S.T. : Non, je ne dis pas qu’elle n’est pas appliquée… Pour ce qui me concerne, j’ai demandé, un, qu’on rétablisse la constitution, deux, qu’on la toilette. Parce que en 1991, pourquoi nous avons accepté cette constitution ? C’est parce que nous n’avions pas le choix. Ils étaient plus forts que nous. Ils savaient très bien qu’ils avaient tord, nous on savait qu’on avait raison. Mais il ne suffit pas d’avoir raison. La constitution a été tripatouillée dans tous les sens. Jusqu’à l’écœurement. Au point où nous avons dit, cette fois, nous n’acceptons pas. Et c’est ça qui a amené la situation. Est- ce que la situation a changé ? Non ! Est- ce que la constitution a été toilettée ? Non ! Est- ce que la charte de la transition permet d’aller au toilettage de la constitution ? Oui ! Pourquoi on ne le fait pas ? Il faut qu’on se fixe de nouvelles règles du jeu.
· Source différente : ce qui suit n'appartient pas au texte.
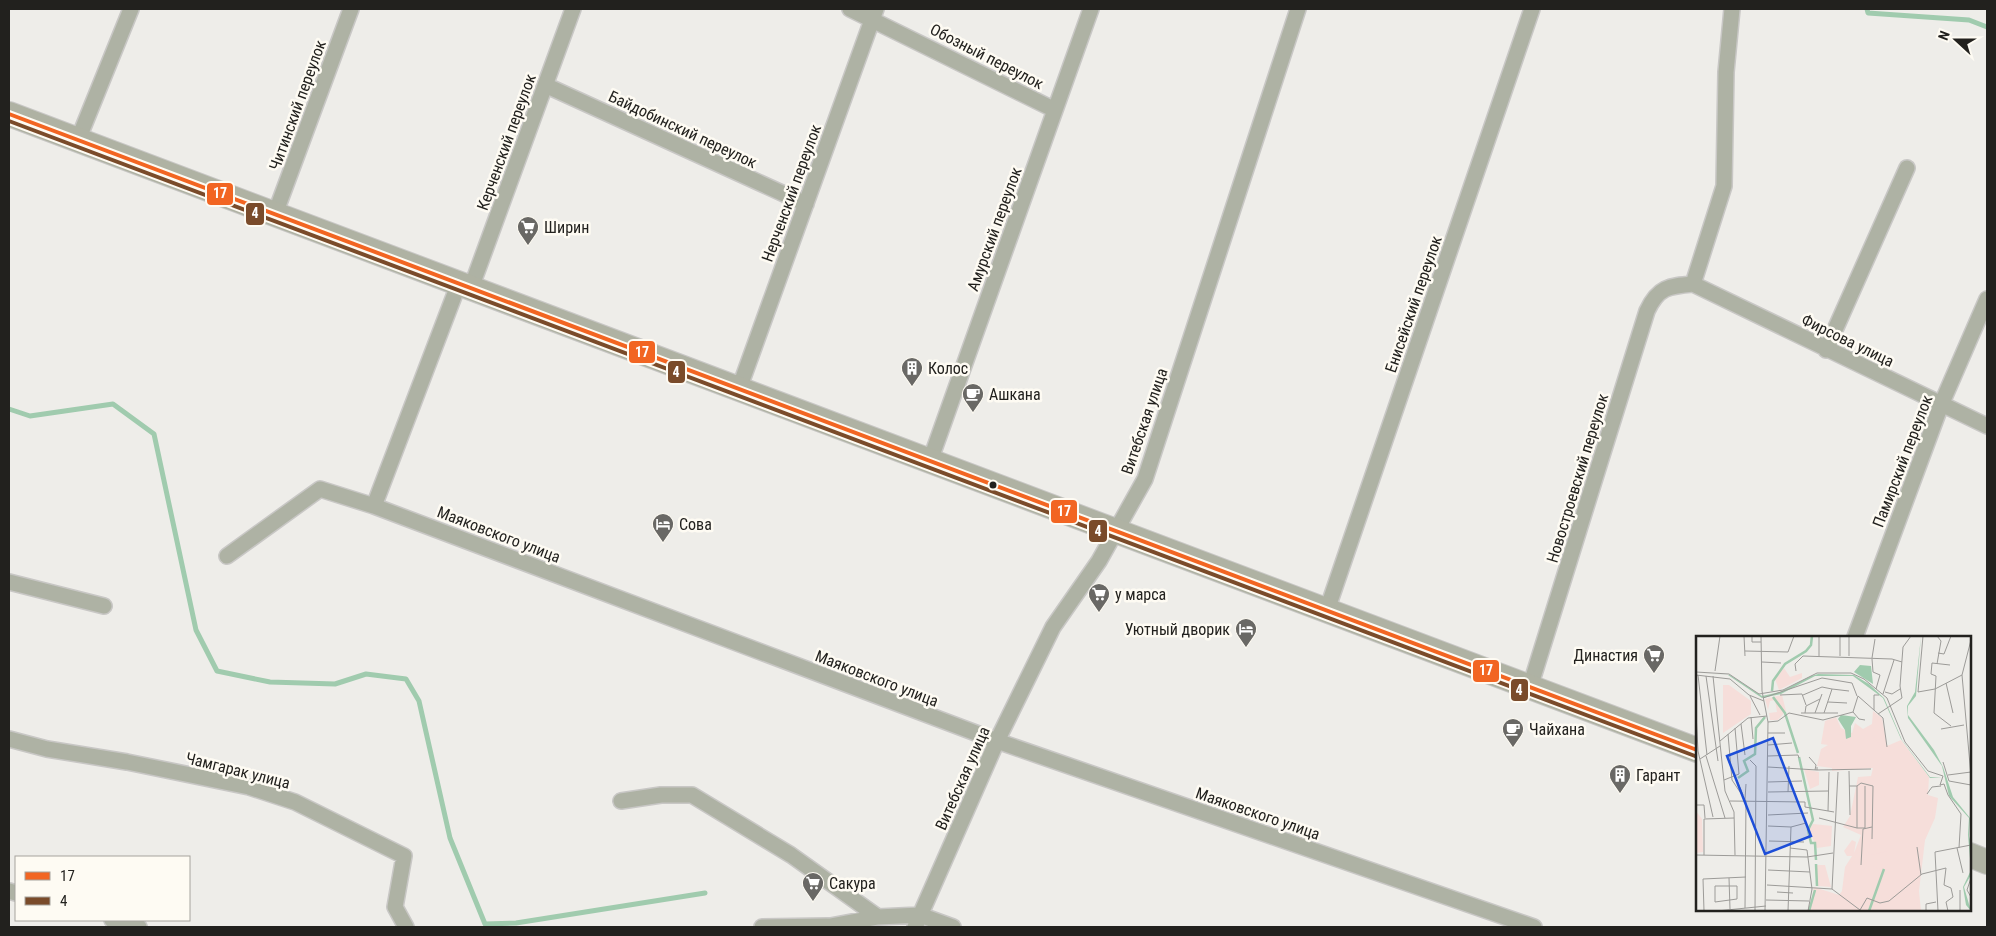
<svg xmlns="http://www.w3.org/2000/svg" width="1996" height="936" viewBox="0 0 1996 936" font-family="'Roboto Condensed',sans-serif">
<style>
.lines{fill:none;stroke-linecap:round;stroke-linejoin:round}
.stream{stroke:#a0cbae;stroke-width:5}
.minor-casing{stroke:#c8c7c5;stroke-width:18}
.primary-casing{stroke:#c8c7c5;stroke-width:26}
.minor{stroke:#aeb2a4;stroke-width:15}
.primary{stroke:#afb2a3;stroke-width:24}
.bus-1-casing{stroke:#fefbf3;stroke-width:8}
.bus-2-casing{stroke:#fefbf3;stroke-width:8}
.bus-1{stroke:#f26522;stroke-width:4}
.bus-2{stroke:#7a4b2a;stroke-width:4}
.bus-dot{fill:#22211e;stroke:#fefbf3;stroke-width:2}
.labels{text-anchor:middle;stroke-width:5;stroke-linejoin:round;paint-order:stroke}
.street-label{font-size:16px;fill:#22211e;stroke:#fefbf3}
.poi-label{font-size:16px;fill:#22211e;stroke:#fefbf3;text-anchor:start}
.inset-river{fill:none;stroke:#a0cbae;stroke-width:2.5}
.inset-road{fill:none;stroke:#9c9b98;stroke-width:1}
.view{fill:#1d4ed8;fill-opacity:0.15;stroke:#1d4ed8;stroke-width:2.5}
.inset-edge{fill:none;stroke:#22211e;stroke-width:2.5}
.line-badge{stroke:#fefbf3;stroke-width:2}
.badge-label{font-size:14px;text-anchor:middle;font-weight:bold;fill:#fff}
</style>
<rect width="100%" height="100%" fill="#eeede9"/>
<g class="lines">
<path class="stream" d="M1867,9l1,4 101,7 18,7
M9,409l21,7 83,-12 41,30 42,196 21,41 53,11 65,2 31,-10 40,5 13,22 31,137 35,86 31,-1 189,-30"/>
<g class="minor-casing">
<path id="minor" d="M850,9l205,101
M545,85l261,119
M78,140l53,-131
M275,214l76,-205
M1693,284l31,-98 2,-114 6,-63
M471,288l102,-279
M1826,350l81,-182
M739,389l137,-380
M930,461l161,-452
M374,506l85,-223
M227,556l93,-67 54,17 623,235 537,186
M9,582l95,24
M1327,610l205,-601
M1855,637l86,-232 46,-106
M1530,687l117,-376c11,-24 22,-25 46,-27l294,142
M9,739l38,10 80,13 122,25 46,15 109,54 -9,51 11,20
M621,801l40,-6h31l99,60 87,62
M9,891l7,2
M112,920l27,7
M762,927l65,-1
M825,927l53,-10 42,-2 33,12
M915,927l82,-186 56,-114 46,-66 46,-82 153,-470"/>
</g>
<g class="primary-casing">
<path id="primary" d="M9,114l1688,636
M1970,855l17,7"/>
</g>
<use href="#minor" class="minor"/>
<use href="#primary" class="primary"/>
<g class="bus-1-casing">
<path id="bus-1" d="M9,114l1688,636"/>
</g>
<g class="bus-2-casing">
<path id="bus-2" d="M9,121l1686,635"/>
</g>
<use href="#bus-1" class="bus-1"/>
<use href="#bus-2" class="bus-2"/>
</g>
<defs>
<g id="supermarket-pin" transform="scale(1.125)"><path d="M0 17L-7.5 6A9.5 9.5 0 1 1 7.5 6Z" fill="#696865" stroke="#fefbf3"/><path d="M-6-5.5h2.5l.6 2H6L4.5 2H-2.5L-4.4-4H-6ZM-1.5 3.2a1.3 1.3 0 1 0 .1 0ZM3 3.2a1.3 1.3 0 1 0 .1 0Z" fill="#fff"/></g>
<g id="building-pin" transform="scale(1.125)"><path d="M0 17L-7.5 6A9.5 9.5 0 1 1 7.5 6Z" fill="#696865" stroke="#fefbf3"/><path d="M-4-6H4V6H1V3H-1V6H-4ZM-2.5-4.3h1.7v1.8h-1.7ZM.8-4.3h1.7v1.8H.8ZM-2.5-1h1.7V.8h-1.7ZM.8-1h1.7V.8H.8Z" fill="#fff"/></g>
<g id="cafe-pin" transform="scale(1.125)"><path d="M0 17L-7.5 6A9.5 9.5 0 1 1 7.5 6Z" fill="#696865" stroke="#fefbf3"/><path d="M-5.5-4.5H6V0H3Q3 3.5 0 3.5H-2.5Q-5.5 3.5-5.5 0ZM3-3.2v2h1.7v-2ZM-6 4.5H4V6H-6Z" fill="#fff"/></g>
<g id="hotel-pin" transform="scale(1.125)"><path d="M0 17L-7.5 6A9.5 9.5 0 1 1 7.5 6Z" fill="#696865" stroke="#fefbf3"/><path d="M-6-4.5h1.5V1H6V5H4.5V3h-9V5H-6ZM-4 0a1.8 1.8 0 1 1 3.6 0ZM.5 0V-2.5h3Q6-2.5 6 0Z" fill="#fff"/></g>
</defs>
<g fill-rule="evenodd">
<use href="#supermarket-pin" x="528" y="227"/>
<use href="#building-pin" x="912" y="368"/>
<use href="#cafe-pin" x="973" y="394"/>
<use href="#hotel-pin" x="663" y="524"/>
<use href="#supermarket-pin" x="1099" y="594"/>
<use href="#hotel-pin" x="1246" y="629"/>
<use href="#supermarket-pin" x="1654" y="655"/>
<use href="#cafe-pin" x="1513" y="729"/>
<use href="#building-pin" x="1620" y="775"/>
<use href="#supermarket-pin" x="813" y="883"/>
</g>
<circle class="bus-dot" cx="993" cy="485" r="4.5"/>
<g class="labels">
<g class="street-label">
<text transform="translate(987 56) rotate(27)" y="6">Обозный переулок</text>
<text transform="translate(297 105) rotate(-70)" y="6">Читинский переулок</text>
<text transform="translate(683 129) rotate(25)" y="6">Байдобинский переулок</text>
<text transform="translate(506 142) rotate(-70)" y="6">Керченский переулок</text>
<text transform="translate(791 193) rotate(-70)" y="6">Нерченский переулок</text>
<text transform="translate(994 229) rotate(-70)" y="6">Амурский переулок</text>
<text transform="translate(1413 304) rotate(-71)" y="6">Енисейский переулок</text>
<text transform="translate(1848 340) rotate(26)" y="6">Фирсова улица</text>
<text transform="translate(1144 421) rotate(-71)" y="6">Витебская улица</text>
<text transform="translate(1902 461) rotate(-69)" y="6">Памирский переулок</text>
<text transform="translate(1577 478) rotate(-73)" y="6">Новостроевский переулок</text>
<text transform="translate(499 534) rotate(21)" y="6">Маяковского улица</text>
<text transform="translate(877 678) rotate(21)" y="6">Маяковского улица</text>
<text transform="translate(238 770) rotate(14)" y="6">Чамгарак улица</text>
<text transform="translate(962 778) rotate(-66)" y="6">Витебская улица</text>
<text transform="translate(1258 813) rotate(19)" y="6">Маяковского улица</text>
</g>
<g class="poi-label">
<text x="544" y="233">Ширин</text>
<text x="928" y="374">Колос</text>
<text x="989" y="400">Ашкана</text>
<text x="679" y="530">Сова</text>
<text x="1115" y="600">у марса</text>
<text x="1230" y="635" text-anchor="end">Уютный дворик</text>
<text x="1638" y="661" text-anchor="end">Династия</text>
<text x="1529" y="735">Чайхана</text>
<text x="1636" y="781">Гарант</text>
<text x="829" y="889">Сакура</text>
</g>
</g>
<g transform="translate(1696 636)">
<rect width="275" height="275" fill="#eeede9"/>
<path d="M88,32l6,9 12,-4v5l-23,12 -4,-11zM27,49h6l22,16v13l-28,19zM177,75l9,7 5,28 14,-6 28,37 -1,18 10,3 -3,20 -10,22 -6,51 2,20h-112l5,-24 25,8 3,-4 3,-24 7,-11h-5l-3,-5 8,-11 4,2 -2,11 7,-18 -18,-8 7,-11 8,-39 13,-1 2,-8 -41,3v-3l-15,-2 4,-17 7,-4 -7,-1 4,-23 11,-4 5,11 11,5 3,-10 8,6 9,-5zM108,133l15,3v13l-9,4zM0,175l6,8 1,33 -7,1zM117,188l19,2 -1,20 -14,2 -8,-18zM120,229h9l6,22 -13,-1z" fill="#f6deda"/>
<path d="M86,59l4,16 -8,9h-8l-1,-7 8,-1 -2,-12 -5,1 -2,9 -3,-11zM180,86l6,8 -10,5 8,10 24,2 21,27 1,21 9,9 -1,13 -12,30 -9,-4 -7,5 5,34 -27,20 -18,-5 -9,14h-28l-5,-9 5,-8 10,3 3,-4 5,-24 13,-19 9,-2 4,-17 -4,-5 5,-11 10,-5 1,-23v-11l-12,-9 -39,2 -1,-12 8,-13 10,-6 4,-10 6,3zM170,215l5,4 17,-4 -8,18 -9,-3 -9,3zM222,243l-1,32h-18l-1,-13zM171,263l14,5 -1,1 -5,6h-14z" fill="#f6deda" fill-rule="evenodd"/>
<path d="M225,0l-5,60 -8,10v9l26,35 9,17 10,30 17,21 -1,18 2,7v32l-7,12 7,24 -5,-6 -3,-18 8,-17 -3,-35 1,-17 -20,-22 -7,-30 -34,-48 -1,-12 8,-14zM164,29l11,1 2,18 -19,-12zM0,37l34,2 32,21 18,-4 31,-16 7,-2 36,1 15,9 15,14 18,42 28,37 12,1h-12l-29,-39 -18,-41 -30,-22h-38l-34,18 -19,4 -34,-23zM145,79l15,2 -5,9v11l-5,2 -1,-9 -7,-11z" fill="#a0cbae"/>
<path class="inset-river" d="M76,55l1,-10 12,-17 21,-13 5,-6 1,-9M77,61l12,16 13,40M103,121l14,63 -5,10 3,13h4l1,17M42,142l10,-7 -4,-10 11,-7 1,-26 9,-11M120,228l1,22M113,275l6,-21M173,275l15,-42"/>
<path class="inset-road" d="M48,0l1,20M56,0v6h9M65,0l1,55 6,31 -3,189M123,0v20M144,0v20M227,0l-5,56 17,-3 27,-14M241,0l4,5 -4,23M275,4l-9,35 9,101M49,15l43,1 6,-16M242,17l6,1 7,-18M153,20v-20M176,22l3,-19M176,23l1,13 7,3 -4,14M66,26l19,1M254,29l-18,-2 -1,11 5,2 -2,37 17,13M19,35l5,-35M100,35l-1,-7 8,-8 89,3 10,3M0,36l33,2 30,20 24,-4 34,-17h34l13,6 23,19 18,44 23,29 15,5 -3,9 4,-1 4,11 13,19 -2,34M0,39l34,4 19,16 15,6M2,39l9,80M10,40l12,85M17,40l12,115 9,21 1,43M250,47l7,30M136,53l17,2M189,56l7,2 8,-5M187,58l11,-34M84,59l22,-1 4,11M107,59l19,-8 10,2 -8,24M54,60l10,19M67,62l59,-20 30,5 5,13M132,66l19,1M178,74v-15h5M157,76l5,-16 25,22 4,29M157,76l6,7 6,1M0,77l2,38 15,66M105,77h37M109,77l1,-7 14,-7M119,77l7,-19M182,78l24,-16 -2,-12 3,-39 8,-11M55,81l2,22M72,86l10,-1 11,-8 34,7 30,-8M45,88l4,31M245,93l23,-4M72,97h17M32,98l4,46 14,21 -1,107M24,105l28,-23 19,-2M72,109l24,-2M10,120l19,62M72,120l30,-1 1,3M113,121l7,8 -1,5M4,123l20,-13M54,124l6,6 -1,145M247,126l6,19 22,4M72,131l49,3v-3M121,134l54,-1M153,135l1,44M252,139l23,-3M40,142l7,17M28,144l15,-6 -4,-46M72,146l34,-1M161,150l4,-3 12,3 -1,53M72,156l60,-1M92,156l1,-26M231,158l5,-7 9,-1M49,163l1,-15M34,165l75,1v5l29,5M0,169h8l1,13M132,175l1,-39M72,179l40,-2M123,182l38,10v-42h-8M72,190l23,1 -3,84M95,191l15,-4M161,192h8v-42M73,205l35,1M221,211l4,28M94,212l17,2 5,39 -4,22M261,212l6,25M0,219l111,2 26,-4M8,219v-36l30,-1M165,229l2,-36 9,-2M72,234l42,2M33,242l1,31M275,242l-4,12 4,7M71,249l65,4 28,21 7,-12 13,5 9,-2 33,-27 24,-6 -2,17 7,3 2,9 -7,5 2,9M19,250h22v13l-22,3zM136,253l6,-117M264,254v21M81,256l16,1M70,264l43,1M8,275l-1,-32 43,-2M21,275l49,-5M230,275v-7l10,-2M242,275l-3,-59 36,-7"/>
<path class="view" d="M77,102l38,98 -46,18 -38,-98z"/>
<rect width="275" height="275" class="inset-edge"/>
</g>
<g class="line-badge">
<rect x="206" y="182" width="28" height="24" rx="5" fill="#f26522"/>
<rect x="245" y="202" width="20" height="24" rx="5" fill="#7a4b2a"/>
<rect x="628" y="340" width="28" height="24" rx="5" fill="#f26522"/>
<rect x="667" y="360" width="19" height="24" rx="5" fill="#7a4b2a"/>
<rect x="1050" y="499" width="28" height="25" rx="5" fill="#f26522"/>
<rect x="1088" y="519" width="20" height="24" rx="5" fill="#7a4b2a"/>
<rect x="1472" y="659" width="28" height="24" rx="5" fill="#f26522"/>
<rect x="1510" y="678" width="19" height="24" rx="5" fill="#7a4b2a"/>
</g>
<g class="badge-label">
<text x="220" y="198">17</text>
<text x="255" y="218">4</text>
<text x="642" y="357">17</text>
<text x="676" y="377">4</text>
<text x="1064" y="516">17</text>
<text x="1098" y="536">4</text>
<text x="1486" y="675">17</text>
<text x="1519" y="695">4</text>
</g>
<rect width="1996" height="936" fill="none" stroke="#22211e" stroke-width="20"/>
<rect x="15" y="856" width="175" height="65" fill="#fefbf3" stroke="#a6a49e"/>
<rect x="25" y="872" width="25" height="8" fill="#f26522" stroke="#a6a49e"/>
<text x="60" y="881" font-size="15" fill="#22211e">17</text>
<rect x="25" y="897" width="25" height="8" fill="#7a4b2a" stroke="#a6a49e"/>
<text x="60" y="906" font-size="15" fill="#22211e">4</text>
<g transform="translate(1956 40) rotate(291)" stroke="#fefbf3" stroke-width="4" paint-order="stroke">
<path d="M0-4L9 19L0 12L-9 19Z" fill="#22211e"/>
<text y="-8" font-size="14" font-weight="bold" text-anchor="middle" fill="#22211e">N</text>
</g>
</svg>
Pourquoi on a eu tous ces problèmes là ? C’est parce que la constitution était bancale. Pourquoi allons-nous garder des règles du jeu qui nous valent des misères ? Je pense qu’on est suffisamment intelligents pour comprendre qu’on doit sortir de ce qui nous a valu des déboires.

Lefao.net : La transition est en cours pour douze mois, quels devraient être à votre avis les priorités ?

S.T. : J’ai fait un papier qui s’appelle « les priorités de la transition ». Jusque là on n’a pas encore écouté le peuple… Tant qu’on ne va pas faire les états généraux de la nation, les états généraux de la nation qu’est- ce que j’entends par là ? C’est- à dire, les bonnes sœurs, les putes, les rebuts de transition, les gibiers de potence, les boys scouts, tout le monde doit avoir son mot à dire. Je n’ai pas l’impression qu’on a écouté les gens d’abord. On a écouté ceux qui avaient l’habitude de continuer à parler. C’est- à dire vous, moi,…publics quoi ! Je peux me tromper, mais c’est le ressenti que j’ai.

Lefao.net : Il suffit donc d’organiser les états généraux du Burkina Faso pour que tout reprenne sur les bons rails ?

S.T. : Il ne suffit pas ! Descendez et demandez au quincailler qui est en bas de chez vous ce qu’il pense. Vous serez surpris. On ne pense pas tous la même chose, on ne pense pas tous la même façon. Je suis l’un de ceux qui se sont révoltés contre la journée nationale du pardon qui s’est tenue au stade du 04 août. Pourquoi ? Je dois vous accorder mon pardon alors que vous ne m’avez pas demandé pardon. Vous ne m’avez pas dit pourquoi vous demandez mon pardon. Je n’ai pas la garantie que demain vous n’allez pas recommencer. C’est un pardon contraint que je vous donne. C’est contraint, ça ne vient pas de mon cœur. Dans ces conditions, on n’est pas arrivé à dissoudre les malentendus qu’il y a entre vous et moi. Vous voulez qu’on fasse comment alors ? Il faut qu’on s’asseye et qu’on cause.